Chinese and Japanese share enough characters that I'm not surprised that it detected incorrectly.  What's the latest rumor-mill information regarding Ivy Bridge release date?


----------



## de.das.dude (Jul 5, 2011)

will this beat bulldozer?


----------



## suraswami (Jul 5, 2011)

de.das.dude said:


> will this beat bulldozer?



ha ha I was just looking for this post.


----------



## de.das.dude (Jul 5, 2011)

suraswami said:


> ha ha I was just looking for this post.



jackpot 
but i dont want it to beat bulldozer. AMD deserves more limelight than intel.


----------



## trickson (Jul 5, 2011)

de.das.dude said:


> jackpot
> but i dont want it to beat bulldozer. AMD deserves more limelight than intel.



Why ? Intel is doing a great job . AMD seems to be doing just fine . Why are there so many AMD fanboys ? 

I can not nor will not believe these results . IVY Bridge is too far off and an Engineering sample given to some Japanese guy ( Much like BD ) is just not going to cut it with me . No real BM at all . I just do not get it some how some Japanese guy always gets the first one and we all run going look here it is ! It is like saying look there is Jesus Christ RIGHT OVER THERE ! I do not believe it at all . :shadedshu


----------



## kirtar (Jul 5, 2011)

trickson said:


> Why ? Intel is doing a great job . AMD seems to be doing just fine . Why are there so many AMD fanboys ?
> 
> I can not nor will not believe these results . IVY Bridge is too far off and an Engineering sample given to some Japanese guy ( Much like BD ) is just not going to cut it with me . No real BM at all . I just do not get it some how some Japanese guy always gets the first one and we all run going look here it is ! It is like saying look there is Jesus Christ RIGHT OVER THERE ! I do not believe it at all . :shadedshu



You, sir, clearly didn't even read the thread (it's a Chinese site).  As for the BD remarks, all I care is if it's a competitive product to at least SB stuff.


----------



## trickson (Jul 5, 2011)

kirtar said:


> You, sir, clearly didn't even read the thread (it's a Chinese site).  As for the BD remarks, all I care is if it's a competitive product to at least SB stuff.



Japanese , Chinese WHO CARES ? They are all the same to me as I can not READ any of it any way .  It is always some foreigner NEVER some one in the USA NEVER ! Never some one that we can trust NEVER ! Not till they hit the main stream market that is !


----------



## btarunr (Jul 5, 2011)

de.das.dude said:


> jackpot
> but i dont want it to beat bulldozer.
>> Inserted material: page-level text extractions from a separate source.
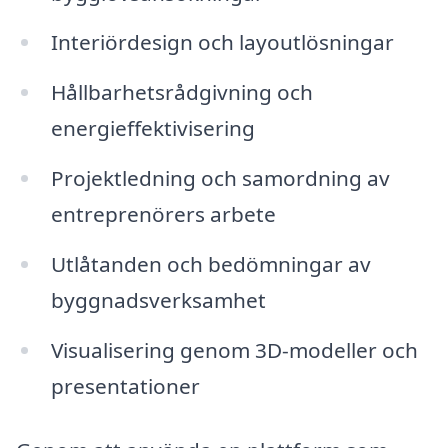
Interiördesign och layoutlösningar
Hållbarhetsrådgivning och
energieffektivisering
Projektledning och samordning av
entreprenörers arbete
Utlåtanden och bedömningar av
byggnadsverksamhet
Visualisering genom 3D-modeller och
presentationer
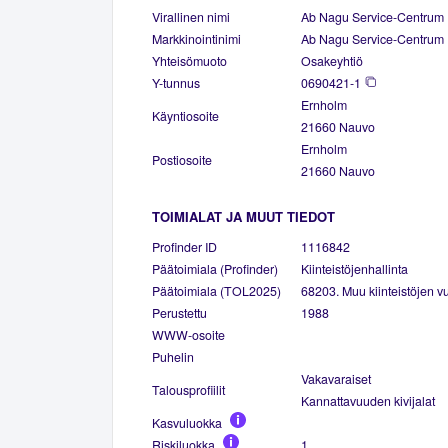
Virallinen nimi
Ab Nagu Service-Centrum
Markkinointinimi
Ab Nagu Service-Centrum
Yhteisömuoto
Osakeyhtiö
Y-tunnus
0690421-1
Ernholm
Käyntiosoite
21660 Nauvo
Ernholm
Postiosoite
21660 Nauvo
TOIMIALAT JA MUUT TIEDOT
Profinder ID
1116842
Päätoimiala (Profinder)
Kiinteistöjenhallinta
Päätoimiala (TOL2025)
68203. Muu kiinteistöjen vu
Perustettu
1988
WWW-osoite
Puhelin
Vakavaraiset
Talousprofiilit
Kannattavuuden kivijalat
Kasvuluokka
Riskiluokka
1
AMD deserves more limelight than intel.



What the market doesn't deserve is consumer-socialism (or fanboyism). It will encourage mediocrity and stifle meritocracy.


----------



## Pestilence (Jul 5, 2011)

Melvis said:


> So an improvement but nothing WOW realy over SB?
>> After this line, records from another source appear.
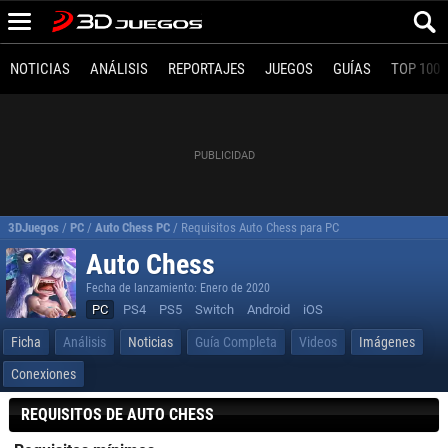
NOTICIAS
ANÁLISIS
REPORTAJES
JUEGOS
GUÍAS
TOP 100
3DJuegos
/
PC
/
Auto Chess PC
/
Requisitos Auto Chess para PC
Auto Chess
Fecha de lanzamiento: Enero de 2020
PC
PS4
PS5
Switch
Android
iOS
Ficha
Análisis
Noticias
Guía Completa
Videos
Imágenes
Conexiones
REQUISITOS DE AUTO CHESS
Ivy Bridge is just the "Tick" in Intel's scheme. We won't see any great improvements till the "Tock" and Haswell. 

Also it's a dual core vs a quad core.


----------



## kirtar (Jul 5, 2011)

Pestilence said:


> Ivy Bridge is just the "Tick" in Intel's scheme. We won't see any great improvements till the "Tock" and Haswell.
> 
> Also it's a dual core vs a quad core.
> 
> http://www.kitguru.net/wp-content/uploads/2011/01/Intel-Tick-Tock.jpg



Yup, just a shrink, not much of a huge architectural overhaul.  Also good catch on the dual vs quad.  I assumed they were smart enough to do dual vs dual


----------



## cheesy999 (Jul 5, 2011)

kirtar said:


> Chinese and Japanese share enough characters that I'm not surprised that it detected incorrectly



yeah, must of got confused and just picked the coolest language  (Japanese of course)


1.8ghz sounds like a mobile proccesor to me, you probably looking at something like a core i3 3xxxM

EDIT: Didn't notice there was a second page...


----------



## meirb111 (Jul 5, 2011)

Pestilence said:


> Ivy Bridge is just the "Tick" in Intel's scheme. We won't see any great improvements till the "Tock" and Haswell.
> 
> Also it's a dual core vs a quad core.
> 
> http://www.kitguru.net/wp-content/uploads/2011/01/Intel-Tick-Tock.jpg



the tock sandy bridge wasn't that good from previous gen so they fuked in the tick and f the tock


----------



## mumak (Jul 5, 2011)

Ivy will bring certain ehnancements to many parts of the CPU and iGPU, including new features to improve performace, power management and security. But as for each Tick the most advancement is in the process technology.


----------



## Trackr (Jul 5, 2011)

They compared 4 core/4 thread vs. 2 core/4 thread.

Would have made much more sense to use a 2500k and disable two core.

Inconclusive.


----------



## Static~Charge (Jul 5, 2011)

Ivy Bridge processor (2 cores/4 threads) compared to a Sandy Bridge Core i5-2400 (4 cores/4 threads)? Not a accurate comparison. The Core i5-2400 has twice as many cores (but the same number of threads) and 50% more Level 3 cache. It would have been better to pit the Ivy Bridge chip against an underclocked Core i3-2100 instead.


----------



## Sabishii Hito (Jul 5, 2011)

trickson said:


> Japanese , Chinese WHO CARES ? They are all the same to me as I can not READ any of it any way .  It is always some foreigner NEVER some one in the USA NEVER ! Never some one that we can trust NEVER ! Not till they hit the main stream market that is !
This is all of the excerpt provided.